Exclusive: How China uses personal data to control Covid-19

By Yun Xuan Poon

Does this radical approach reveal our future after we have flattened the curve?

After more than two months of being shut off from the world, the city of Wuhan has opened its gates. People are now allowed to leave the city, but they have to check their phones for permission.

China has introduced a simple system that tells citizens if they are allowed to enter buildings and travel to other cities. The Alipay app, used widely in China for digital payments, assigns citizens with a coloured QR code: green means you’re allowed to move around; yellow means you should stay at home; red means you have to visit the hospital or be isolated immediately.

This is powered by reams of personal data provided by the Chinese Government. GovInsider spoke to Yong Lu, Vice President at the Shanghai Data Exchange Corporation, who represents China at international digital government summits such as Singapore’s Digital Government Exchange, to find out how it works.

Explaining the colours


The QR code system combines massive amounts of personal data held by the Chinese state in different databases across local and national levels.
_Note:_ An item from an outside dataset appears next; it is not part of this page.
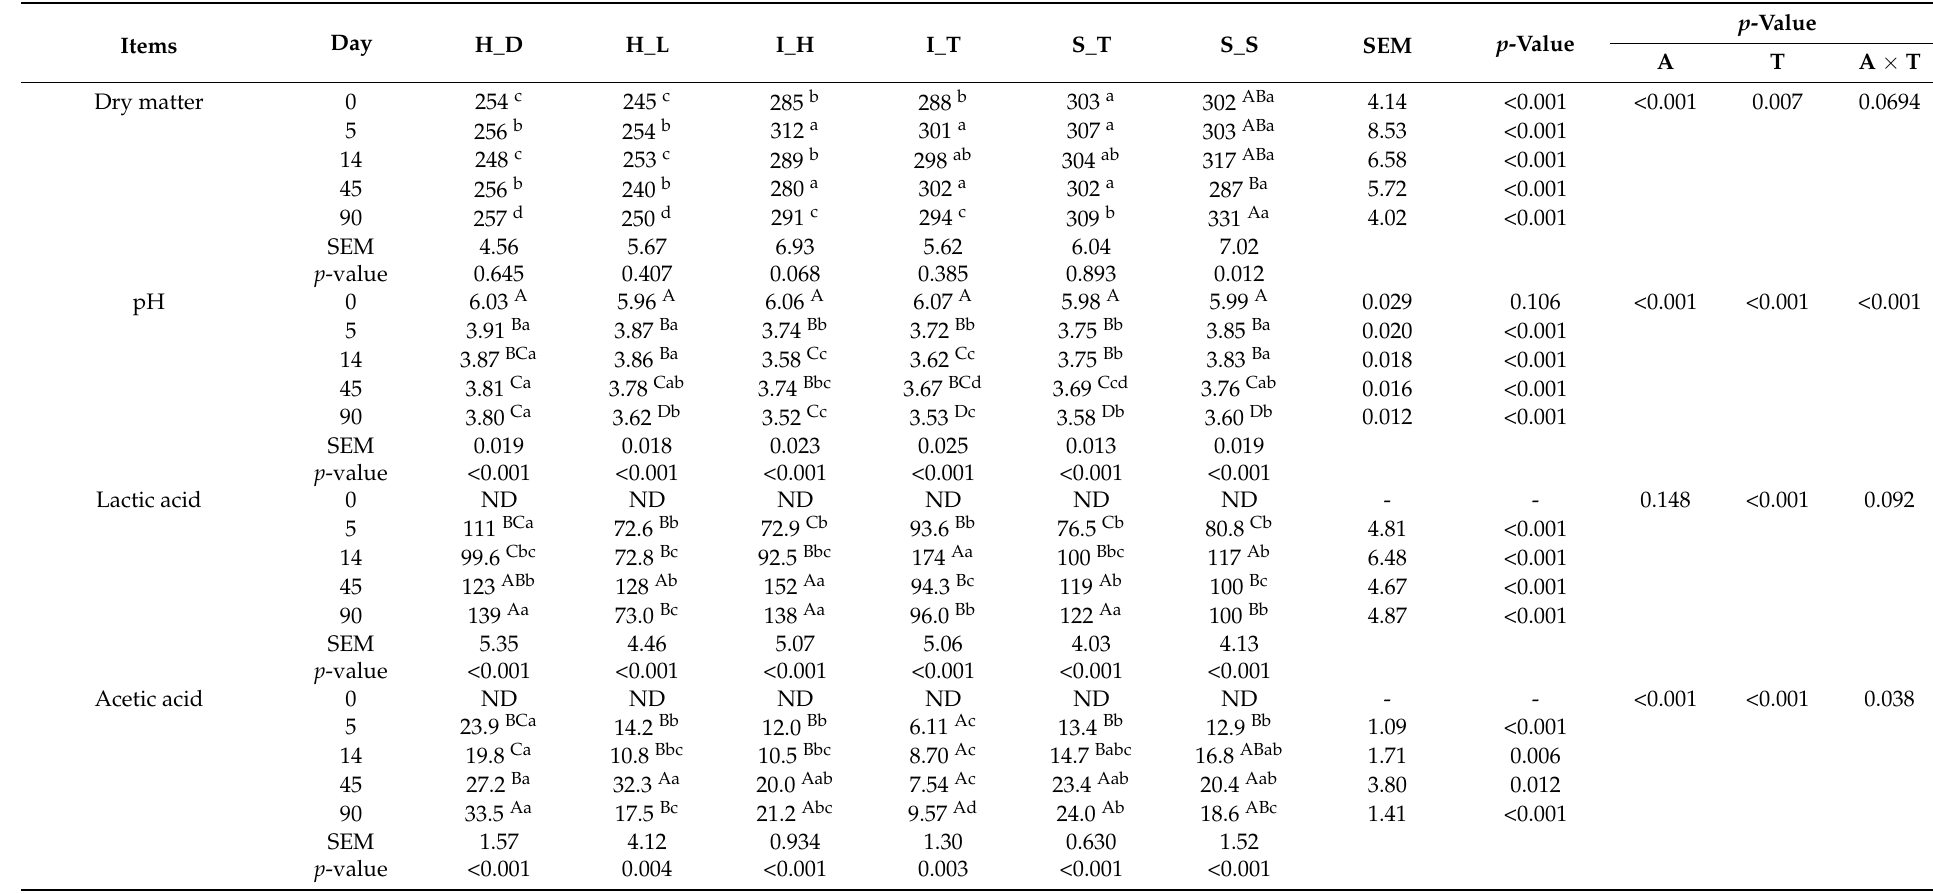
Table 1. Dry matter (g/kg), pH, organic acid contents (g/kg dry matter) and ammonia nitrogen (g/kg total nitrogen) of whole-plant corn silages during fermentation ( n =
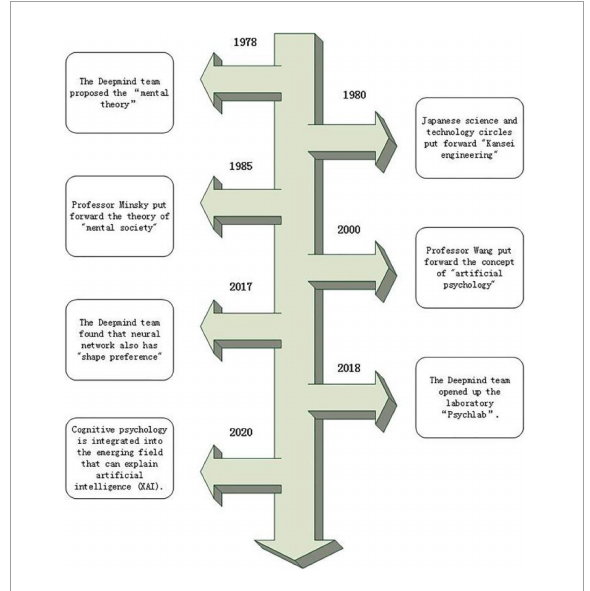
FIGURE1 The evolution of artificial intelligence in cognitive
It demonstrates how data can be used to control Covid-19, and the broader debate around privacy that is now inevitable as governments bring this virus to heel.

First, it looks at a person’s medical records in the national health cloud to check if they have tested positive for the coronavirus, or have worrying symptoms.

Next, the system processes a citizen’s travel history, which they have to declare at each checkpoint to generate the QR code. The Alipay app asks them for details on where they’ve been in the last 14 days, and whether they travelled by plane, train, or car.

This is cross-checked with data that the government collects on each travel ticket sold. “In China, train tickets are connected directly with your ID. It’s in the system already, which compartment, even your seat number,” explains Lu. This means that if a confirmed patient has been on a flight recently, authorities can notify all passengers.

Lastly, the system draws location-based information from telcos to check if they have visited a high-risk zone recently. All these are combined with a person’s temperature to determine whether it’s safe for them to leave their homes.

This data is stored and analysed in each city’s municipal big data centre, but can be easily shared across cities. When citizens leave a city, the local government shares their records with the city they arrive at.

For those with yellow or red codes, cities dispatch community workers to check their temperatures twice daily, and to ensure that they are not leaving their houses “so it’s a closed loop,” Lu says. The QR codes make this process easier, since they are an easy way to verify citizens’ identity.

Troubleshooting the QR codes


The system uses government data but outsources delivery to the most popular services. “People thought this [system] was done by Alibaba or Tencent, but it’s not,” says Lu. “All the data is on the government side.” He adds that private companies merely provide the platform for delivering this service, since their services are popular amongst Chinese citizens.

China commonly uses this public-private partnership model for its e-government delivery. The nation is so vast that it outsources services through the major platforms, while controlling the data that powers them. UN ESCAP published research in 2019 that showed how this system lets China quickly scale up new services.

Some users have reported unexplained yellow or red codes, however, resulting in a lot of confusion and frustration. Lu explains that this can sometimes happen because of the way cell phone numbers are distributed in China.

“In China, you need to provide ID for every cell phone number you buy. In some cases, a father buys five cell phone numbers and distributes them to the family,” he says. This may lead to the app assigning wrong colours.
Citizens can call the authorities to submit an appeal if they believe they have been wrongly assigned a yellow or red code. They can check their code again the next day, after the app’s daily refresh. In the meantime, they would have to stay at home.

These codes are combined with other measures to keep citizens safe. Citizens can refer to a community epidemic map to find out the number of red and yellow QR codes in each region. They also have to arrange for a time slot to visit government offices, so agencies can “control the density of people in a certain area”, notes Lu.

More covtech: an upcoming contact tracing app


China is also working on a contact tracing app which uses bluetooth signals to find out close interactions in public spaces, Lu reveals. This app, similar to Singapore's TraceTogether, may help to tighten the loop.

The contact tracing app will be “supplementary” to the existing QR code system, says Lu. While the government already has information on citizens’ whereabouts on trains and planes, “if you go to a public area, we don’t have a way to track the closeness with high-risk citizens,” he adds.

Phonemakers need to iron out a few issues before China’s app is ready, though. iPhone users have to keep the TraceTogether app open on their phones for the bluetooth signal to work. Apple announced two weeks ago that it will team up with Google to work around this issue.

This bluetooth contact tracing app will come on top of more manual forms of contact tracing already used in the subway. Each compartment has a QR code that commuters can scan to automatically log their location. “If there is a confirmed case in the same compartment, [the authorities] have a way to notify you,” says Lu.

China has shown itself to be the bellwether for us all in controlling the spread of Covid-19. This approach could reveal how our lives will be in the rest of 2020 and beyond.